Top of Provided records
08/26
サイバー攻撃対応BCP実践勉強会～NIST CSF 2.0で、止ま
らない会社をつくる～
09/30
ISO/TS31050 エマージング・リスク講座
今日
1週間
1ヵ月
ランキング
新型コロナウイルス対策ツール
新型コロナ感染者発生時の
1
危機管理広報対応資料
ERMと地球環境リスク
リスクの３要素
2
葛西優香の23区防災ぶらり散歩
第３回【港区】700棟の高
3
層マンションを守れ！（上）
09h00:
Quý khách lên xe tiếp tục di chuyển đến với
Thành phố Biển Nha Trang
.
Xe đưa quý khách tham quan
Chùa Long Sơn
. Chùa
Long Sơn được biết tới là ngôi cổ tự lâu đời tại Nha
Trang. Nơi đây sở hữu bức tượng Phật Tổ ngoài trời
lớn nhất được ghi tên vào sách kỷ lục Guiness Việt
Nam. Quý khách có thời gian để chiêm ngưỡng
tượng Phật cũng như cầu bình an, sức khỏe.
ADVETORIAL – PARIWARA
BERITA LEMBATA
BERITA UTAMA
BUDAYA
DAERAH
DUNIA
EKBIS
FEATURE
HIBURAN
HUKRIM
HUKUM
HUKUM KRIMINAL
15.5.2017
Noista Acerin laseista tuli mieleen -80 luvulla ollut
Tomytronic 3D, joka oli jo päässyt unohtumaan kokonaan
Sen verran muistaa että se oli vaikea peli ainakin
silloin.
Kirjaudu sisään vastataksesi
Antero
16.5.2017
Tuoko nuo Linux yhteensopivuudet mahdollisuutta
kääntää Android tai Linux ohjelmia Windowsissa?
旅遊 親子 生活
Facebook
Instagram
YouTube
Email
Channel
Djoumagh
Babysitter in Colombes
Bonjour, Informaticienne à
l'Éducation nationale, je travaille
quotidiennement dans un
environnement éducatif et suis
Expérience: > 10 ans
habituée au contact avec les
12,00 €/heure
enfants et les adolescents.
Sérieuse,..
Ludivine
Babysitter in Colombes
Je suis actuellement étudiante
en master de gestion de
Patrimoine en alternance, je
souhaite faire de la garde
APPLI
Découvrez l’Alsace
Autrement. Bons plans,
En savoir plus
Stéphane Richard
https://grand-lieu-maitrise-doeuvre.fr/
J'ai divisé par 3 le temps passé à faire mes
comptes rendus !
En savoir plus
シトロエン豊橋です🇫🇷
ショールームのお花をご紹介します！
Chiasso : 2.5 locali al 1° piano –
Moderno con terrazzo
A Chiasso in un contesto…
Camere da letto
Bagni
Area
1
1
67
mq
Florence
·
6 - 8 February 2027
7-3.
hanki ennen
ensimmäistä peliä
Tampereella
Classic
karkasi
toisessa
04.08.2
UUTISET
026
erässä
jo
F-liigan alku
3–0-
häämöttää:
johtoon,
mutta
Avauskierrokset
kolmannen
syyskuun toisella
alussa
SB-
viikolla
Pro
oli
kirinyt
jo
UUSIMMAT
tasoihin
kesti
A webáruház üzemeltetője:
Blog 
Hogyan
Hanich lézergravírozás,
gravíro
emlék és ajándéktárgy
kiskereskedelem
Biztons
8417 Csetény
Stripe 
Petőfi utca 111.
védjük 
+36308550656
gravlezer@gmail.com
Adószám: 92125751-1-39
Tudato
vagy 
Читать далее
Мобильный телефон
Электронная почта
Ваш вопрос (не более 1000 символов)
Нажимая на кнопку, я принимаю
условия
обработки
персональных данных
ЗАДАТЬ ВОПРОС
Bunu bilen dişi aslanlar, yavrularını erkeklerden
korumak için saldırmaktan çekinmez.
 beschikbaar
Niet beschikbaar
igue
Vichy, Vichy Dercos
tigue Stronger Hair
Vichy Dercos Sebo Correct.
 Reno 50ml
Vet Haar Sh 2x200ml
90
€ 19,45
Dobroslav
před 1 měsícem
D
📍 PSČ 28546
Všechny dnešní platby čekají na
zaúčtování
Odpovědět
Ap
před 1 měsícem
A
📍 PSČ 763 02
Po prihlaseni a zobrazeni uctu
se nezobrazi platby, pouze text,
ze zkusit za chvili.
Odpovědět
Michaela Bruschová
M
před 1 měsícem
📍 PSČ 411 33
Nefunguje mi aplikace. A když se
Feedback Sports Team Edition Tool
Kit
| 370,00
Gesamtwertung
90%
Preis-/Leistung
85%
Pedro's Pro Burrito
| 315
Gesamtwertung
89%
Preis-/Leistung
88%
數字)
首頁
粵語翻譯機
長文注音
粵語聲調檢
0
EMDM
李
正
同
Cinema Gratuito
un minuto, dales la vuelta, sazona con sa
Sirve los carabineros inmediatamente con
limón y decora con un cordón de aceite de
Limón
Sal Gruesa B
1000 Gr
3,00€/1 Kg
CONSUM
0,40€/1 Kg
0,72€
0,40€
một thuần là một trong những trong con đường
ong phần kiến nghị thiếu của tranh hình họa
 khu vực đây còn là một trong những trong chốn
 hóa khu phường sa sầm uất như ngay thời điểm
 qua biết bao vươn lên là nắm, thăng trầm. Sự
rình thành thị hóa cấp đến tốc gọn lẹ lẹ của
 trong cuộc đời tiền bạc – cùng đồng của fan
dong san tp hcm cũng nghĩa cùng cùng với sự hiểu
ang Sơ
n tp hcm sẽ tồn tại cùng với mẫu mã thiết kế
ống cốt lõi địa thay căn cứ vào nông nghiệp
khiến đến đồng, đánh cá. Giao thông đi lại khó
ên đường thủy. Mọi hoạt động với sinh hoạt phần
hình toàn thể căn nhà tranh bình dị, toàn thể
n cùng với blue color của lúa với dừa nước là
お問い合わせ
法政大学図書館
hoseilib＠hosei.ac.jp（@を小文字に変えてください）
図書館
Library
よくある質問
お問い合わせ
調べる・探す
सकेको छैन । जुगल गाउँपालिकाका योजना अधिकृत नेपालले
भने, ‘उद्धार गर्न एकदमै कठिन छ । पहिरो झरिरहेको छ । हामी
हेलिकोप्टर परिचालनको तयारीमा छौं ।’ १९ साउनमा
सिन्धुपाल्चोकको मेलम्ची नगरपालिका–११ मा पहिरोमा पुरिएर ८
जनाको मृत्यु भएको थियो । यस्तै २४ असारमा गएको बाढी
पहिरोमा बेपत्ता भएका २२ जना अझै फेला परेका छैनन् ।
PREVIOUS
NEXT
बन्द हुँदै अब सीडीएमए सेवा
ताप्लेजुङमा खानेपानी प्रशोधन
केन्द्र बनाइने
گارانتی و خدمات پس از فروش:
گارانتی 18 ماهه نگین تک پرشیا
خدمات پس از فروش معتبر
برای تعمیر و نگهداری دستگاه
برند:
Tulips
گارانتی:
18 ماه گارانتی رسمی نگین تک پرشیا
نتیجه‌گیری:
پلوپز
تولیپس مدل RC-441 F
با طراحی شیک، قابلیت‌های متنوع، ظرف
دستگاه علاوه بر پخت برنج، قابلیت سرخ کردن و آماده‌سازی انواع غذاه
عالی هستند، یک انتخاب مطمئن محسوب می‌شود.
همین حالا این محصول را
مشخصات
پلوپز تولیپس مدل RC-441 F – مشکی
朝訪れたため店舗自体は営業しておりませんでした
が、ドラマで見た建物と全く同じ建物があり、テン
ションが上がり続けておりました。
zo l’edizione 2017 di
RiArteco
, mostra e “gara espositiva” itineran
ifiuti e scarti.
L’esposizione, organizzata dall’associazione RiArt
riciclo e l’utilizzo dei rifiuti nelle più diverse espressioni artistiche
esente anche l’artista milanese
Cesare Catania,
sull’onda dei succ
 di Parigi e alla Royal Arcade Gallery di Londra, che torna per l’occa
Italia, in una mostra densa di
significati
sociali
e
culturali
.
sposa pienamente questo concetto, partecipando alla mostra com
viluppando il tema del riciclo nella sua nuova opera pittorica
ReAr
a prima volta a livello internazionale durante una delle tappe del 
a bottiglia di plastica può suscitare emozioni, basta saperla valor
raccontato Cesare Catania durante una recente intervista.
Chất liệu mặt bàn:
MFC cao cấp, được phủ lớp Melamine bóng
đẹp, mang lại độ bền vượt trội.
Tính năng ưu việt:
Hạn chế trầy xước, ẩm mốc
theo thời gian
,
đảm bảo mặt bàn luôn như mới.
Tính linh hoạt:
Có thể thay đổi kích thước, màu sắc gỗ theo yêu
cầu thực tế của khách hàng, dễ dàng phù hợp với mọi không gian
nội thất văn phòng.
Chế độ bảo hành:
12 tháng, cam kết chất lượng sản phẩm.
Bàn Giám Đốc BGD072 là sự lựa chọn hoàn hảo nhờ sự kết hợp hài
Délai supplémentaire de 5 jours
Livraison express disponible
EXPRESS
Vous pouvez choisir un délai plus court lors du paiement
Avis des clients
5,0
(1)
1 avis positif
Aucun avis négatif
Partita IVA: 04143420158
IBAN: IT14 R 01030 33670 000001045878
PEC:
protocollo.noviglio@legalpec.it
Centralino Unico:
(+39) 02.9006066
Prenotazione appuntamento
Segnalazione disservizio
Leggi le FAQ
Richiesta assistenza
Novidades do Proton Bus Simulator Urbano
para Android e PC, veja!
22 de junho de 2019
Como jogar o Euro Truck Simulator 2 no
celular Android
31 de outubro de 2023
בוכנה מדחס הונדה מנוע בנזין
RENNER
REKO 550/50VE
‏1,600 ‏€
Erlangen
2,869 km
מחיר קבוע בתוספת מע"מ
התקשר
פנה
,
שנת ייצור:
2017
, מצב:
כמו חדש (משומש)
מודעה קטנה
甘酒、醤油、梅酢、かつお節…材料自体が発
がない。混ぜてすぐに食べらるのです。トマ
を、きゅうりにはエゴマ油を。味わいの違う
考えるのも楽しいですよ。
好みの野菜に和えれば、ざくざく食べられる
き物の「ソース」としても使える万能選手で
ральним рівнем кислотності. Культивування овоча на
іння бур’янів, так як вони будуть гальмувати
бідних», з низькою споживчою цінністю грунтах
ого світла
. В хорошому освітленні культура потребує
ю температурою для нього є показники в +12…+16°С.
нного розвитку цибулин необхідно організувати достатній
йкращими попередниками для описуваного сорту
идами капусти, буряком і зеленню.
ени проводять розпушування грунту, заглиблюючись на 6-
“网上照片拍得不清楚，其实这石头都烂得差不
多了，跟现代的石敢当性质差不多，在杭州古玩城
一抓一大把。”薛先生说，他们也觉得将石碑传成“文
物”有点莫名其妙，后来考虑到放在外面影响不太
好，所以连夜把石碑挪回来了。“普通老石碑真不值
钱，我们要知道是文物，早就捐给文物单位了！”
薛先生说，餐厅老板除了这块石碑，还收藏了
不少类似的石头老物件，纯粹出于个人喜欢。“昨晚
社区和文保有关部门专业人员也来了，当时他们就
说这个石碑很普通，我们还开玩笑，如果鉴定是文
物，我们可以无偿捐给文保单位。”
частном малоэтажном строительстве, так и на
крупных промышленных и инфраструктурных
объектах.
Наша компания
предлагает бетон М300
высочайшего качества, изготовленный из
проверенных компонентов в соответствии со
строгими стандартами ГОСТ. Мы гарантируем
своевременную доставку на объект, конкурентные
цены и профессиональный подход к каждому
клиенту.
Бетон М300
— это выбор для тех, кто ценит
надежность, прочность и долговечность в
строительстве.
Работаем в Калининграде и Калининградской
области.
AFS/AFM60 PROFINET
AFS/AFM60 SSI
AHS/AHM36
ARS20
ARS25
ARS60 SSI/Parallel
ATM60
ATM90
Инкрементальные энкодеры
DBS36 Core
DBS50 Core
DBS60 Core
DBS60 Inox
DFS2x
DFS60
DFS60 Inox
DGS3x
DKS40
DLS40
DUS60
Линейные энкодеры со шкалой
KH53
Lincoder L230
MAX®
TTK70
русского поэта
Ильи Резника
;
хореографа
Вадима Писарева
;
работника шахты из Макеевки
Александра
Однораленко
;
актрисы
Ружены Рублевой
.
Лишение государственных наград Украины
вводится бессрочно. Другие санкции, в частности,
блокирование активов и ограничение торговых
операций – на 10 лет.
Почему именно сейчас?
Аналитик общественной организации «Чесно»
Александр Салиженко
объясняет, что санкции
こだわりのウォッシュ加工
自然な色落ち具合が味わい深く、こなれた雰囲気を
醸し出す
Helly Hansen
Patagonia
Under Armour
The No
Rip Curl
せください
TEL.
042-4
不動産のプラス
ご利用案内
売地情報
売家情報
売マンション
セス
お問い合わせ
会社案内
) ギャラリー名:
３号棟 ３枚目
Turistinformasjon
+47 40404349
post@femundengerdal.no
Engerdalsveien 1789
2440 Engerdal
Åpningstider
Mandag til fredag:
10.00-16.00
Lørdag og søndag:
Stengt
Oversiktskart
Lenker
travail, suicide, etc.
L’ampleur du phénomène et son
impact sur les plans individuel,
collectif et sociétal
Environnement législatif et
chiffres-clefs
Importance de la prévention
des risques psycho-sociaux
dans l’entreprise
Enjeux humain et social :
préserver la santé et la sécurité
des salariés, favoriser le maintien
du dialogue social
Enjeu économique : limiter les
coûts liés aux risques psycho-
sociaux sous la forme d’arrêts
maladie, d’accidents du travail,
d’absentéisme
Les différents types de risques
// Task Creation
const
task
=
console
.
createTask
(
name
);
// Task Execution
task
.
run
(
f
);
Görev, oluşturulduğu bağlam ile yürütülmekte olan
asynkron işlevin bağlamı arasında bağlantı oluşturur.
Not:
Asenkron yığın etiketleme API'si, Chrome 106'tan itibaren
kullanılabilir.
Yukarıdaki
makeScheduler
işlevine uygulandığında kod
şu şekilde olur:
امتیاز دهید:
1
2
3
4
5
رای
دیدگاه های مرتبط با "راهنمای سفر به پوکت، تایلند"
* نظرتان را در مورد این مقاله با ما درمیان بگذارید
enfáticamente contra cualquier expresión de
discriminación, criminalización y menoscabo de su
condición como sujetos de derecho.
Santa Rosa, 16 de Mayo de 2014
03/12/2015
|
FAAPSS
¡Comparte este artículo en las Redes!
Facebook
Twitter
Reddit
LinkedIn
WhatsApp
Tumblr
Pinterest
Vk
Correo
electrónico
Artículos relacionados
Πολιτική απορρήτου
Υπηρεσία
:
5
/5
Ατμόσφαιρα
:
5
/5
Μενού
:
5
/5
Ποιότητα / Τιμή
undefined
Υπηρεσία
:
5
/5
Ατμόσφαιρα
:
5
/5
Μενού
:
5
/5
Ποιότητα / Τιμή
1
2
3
Bottom of Provided records
■ **Exercise objective**:
Give every line from the start of the records up to and including the line with "en master de gestion de" as a JSON list of strings, one string per line. Leave out any blank lines.

■ **Response area**:
[
  "08/26",
  "サイバー攻撃対応BCP実践勉強会～NIST CSF 2.0で、止ま",
  "らない会社をつくる～",
  "09/30",
  "ISO/TS31050 エマージング・リスク講座",
  "今日",
  "1週間",
  "1ヵ月",
  "ランキング",
  "新型コロナウイルス対策ツール",
  "新型コロナ感染者発生時の",
  "1",
  "危機管理広報対応資料",
  "ERMと地球環境リスク",
  "リスクの３要素",
  "2",
  "葛西優香の23区防災ぶらり散歩",
  "第３回【港区】700棟の高",
  "3",
  "層マンションを守れ！（上）",
  "09h00:",
  "Quý khách lên xe tiếp tục di chuyển đến với",
  "Thành phố Biển Nha Trang",
  ".",
  "Xe đưa quý khách tham quan",
  "Chùa Long Sơn",
  ". Chùa",
  "Long Sơn được biết tới là ngôi cổ tự lâu đời tại Nha",
  "Trang. Nơi đây sở hữu bức tượng Phật Tổ ngoài trời",
  "lớn nhất được ghi tên vào sách kỷ lục Guiness Việt",
  "Nam. Quý khách có thời gian để chiêm ngưỡng",
  "tượng Phật cũng như cầu bình an, sức khỏe.",
  "ADVETORIAL – PARIWARA",
  "BERITA LEMBATA",
  "BERITA UTAMA",
  "BUDAYA",
  "DAERAH",
  "DUNIA",
  "EKBIS",
  "FEATURE",
  "HIBURAN",
  "HUKRIM",
  "HUKUM",
  "HUKUM KRIMINAL",
  "15.5.2017",
  "Noista Acerin laseista tuli mieleen -80 luvulla ollut",
  "Tomytronic 3D, joka oli jo päässyt unohtumaan kokonaan",
  "Sen verran muistaa että se oli vaikea peli ainakin",
  "silloin.",
  "Kirjaudu sisään vastataksesi",
  "Antero",
  "16.5.2017",
  "Tuoko nuo Linux yhteensopivuudet mahdollisuutta",
  "kääntää Android tai Linux ohjelmia Windowsissa?",
  "旅遊 親子 生活",
  "Facebook",
  "Instagram",
  "YouTube",
  "Email",
  "Channel",
  "Djoumagh",
  "Babysitter in Colombes",
  "Bonjour, Informaticienne à",
  "l'Éducation nationale, je travaille",
  "quotidiennement dans un",
  "environnement éducatif et suis",
  "Expérience: > 10 ans",
  "habituée au contact avec les",
  "12,00 €/heure",
  "enfants et les adolescents.",
  "Sérieuse,..",
  "Ludivine",
  "Babysitter in Colombes",
  "Je suis actuellement étudiante",
  "en master de gestion de"
]